Okay, sometimes I lose sight (only for an instant, of course) of just what cool and excellent people my children are. When they are refusing to _____________ (pretty much any phrase will do here), or when they are in the throes of a full-frontal drama attack, or when they make me feel like I don’t know what the hell I’m doing—in those moments I can’t see the forest for the trees. I just blunder around, the high-priestess of self absorption and annoyance, attempting (without success) to sigh my way out of the conflict. Inevitably though, some seemingly small gesture or word from one of my kids skyrockets me into the blue, just below the cloud-line, and I finally see that lush and fertile forest in all of it’s depth and glory, as if for the first time.
Case in point: our trip to the doctor today. My son has had crazy high fevers for nearly a week, fevers that manifest themselves most pointedly in the wee hours of the morning (105 degrees at 3:30am is no party for anyone involved). The poor boy has been a trooper throughout, sweating and hotter than anything that isn’t actually on fire reasonably should be, yet polite and sweet in his request for yet another change of dry pajamas. It’s been a roller coaster ride of he’s-better-he’s-worse and so we had to make another trip to the pediatrician, and had to drag his sister along for the ride.
She was whining and dragging her heels from the moment she was appraised of the doctor plan, staunchly declaiming, “I’m NOT going. I WILL NOT go,” even as we made our way to the car. She hemmed and hawed in the backseat, sighing repeatedly and loudly (where’d she get that?), all the way to the waiting room. She managed to reign it in for the public good, but once the visit was over and we returned to the car, her crabbiness was ressurected. I’m driving, trying to remain neutral (She’s had a long day at school, of course she doesn’t want to get dragged to the doctor, who would?
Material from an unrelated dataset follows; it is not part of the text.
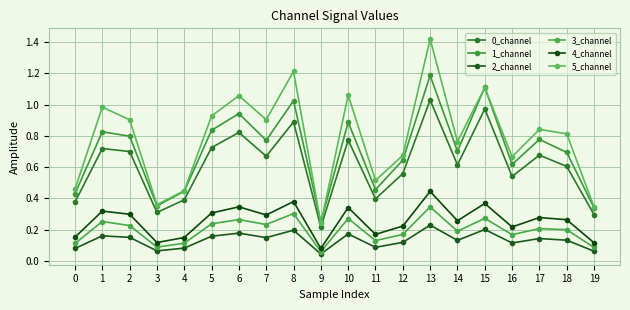

In 3_channel, how many points are lower than both neighbors (excluding endpoints)?

6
Sure, I get it. She needs her dinner, she probably didn’t eat her lunch again or drink enough today and this is how it goes…but I wish she’d f*ing can it already). Somehow, we all make it to the front door in one emotional piece, and then she says, “gluey martin is a little tiny ghost.”
“What?” I say.
She repeats herself.
I am delighted by this sentence. “That sounds like the start of a poem,” I say.
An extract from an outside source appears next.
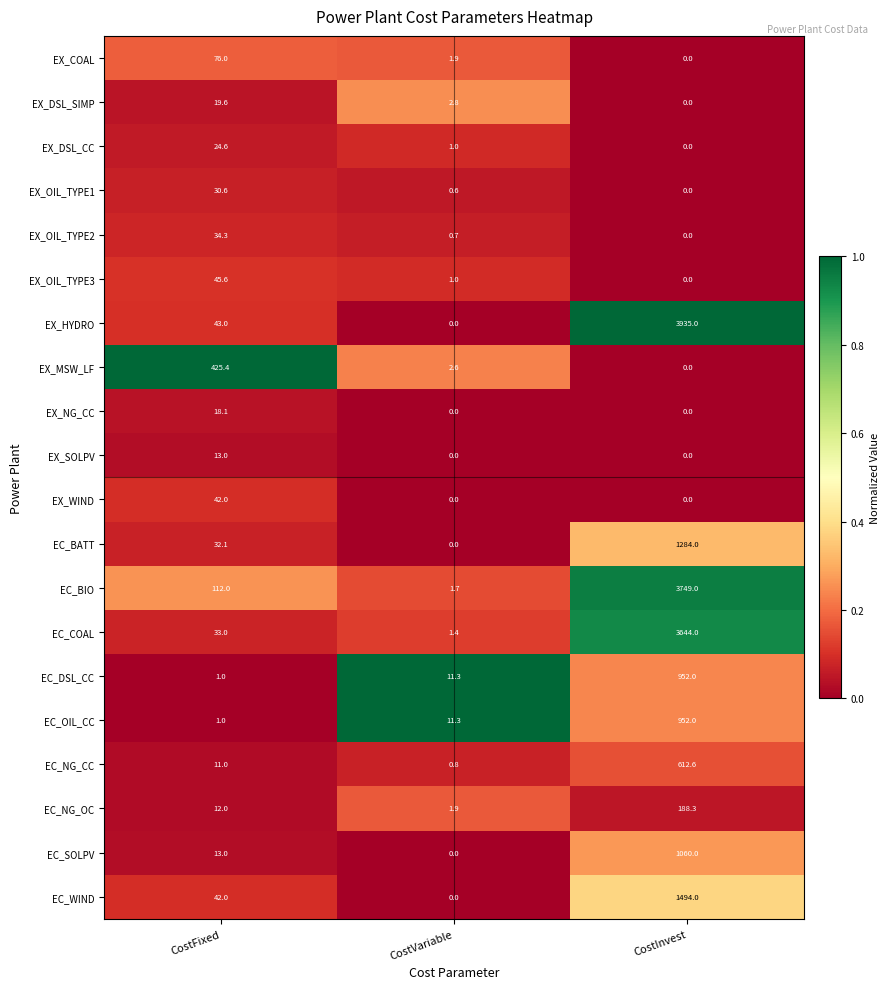

List the labels in order of EC_COAL value, smallest first.

CostVariable, CostFixed, CostInvest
Her eyes light up and she says, “His favorite food is jam on toast!” (slight pause) “I’m going to write the rest of it!” She kicks off her shoes in a way most joyful (and without hitting anyone) and runs to the kitchen, where all such things are created. She returns moments later (seriously, moments) with this, written out in her charming, 7-year-old hand:
Gluey Martin, the little tiny ghost
poem by MMG
Gluey Martin is a little tiny ghost.
His favorite food is jam on toast.
He sneaks around at ten o’clock.
When you see him he gives you a shock.
One night he scared some robbers away
By saying he would kill them if they wanted to stay.
So if you see a little tiny ghost
Don’t be afraid. It’s just Gluey Martin.
I am stunned by its completeness and its mix of the whimsical and the sinister. She beams up at me, utterly transformed from the quivering pile of complaints that she was ten minutes before into a self-assured second-grader who understands where she fits in the world and how the world fits around her. Now I realize that this poem isn’t Yeats or Elliot or Adrienne Rich, but I love it, and so does she. I reminded, not for the first time, of how incredibly creative she is. Art-making has been her friend and her tool almost from birth—by the age of two she understood (unconsciously, of course) that she could process her experiences, the good and the bad, by drawing them or sculpting them and so work out whatever she needed to. A lot of her foul moods can be softened immediately by putting a pen and paper in her hands (why do I not remember this more often?!?).
I am so thankful that she has connected with such a fundamental and powerful communication tool so early in her life. May she never become disconnected from it. I guess it’s our job to ensure she doesn’t, at least for the first 18 years.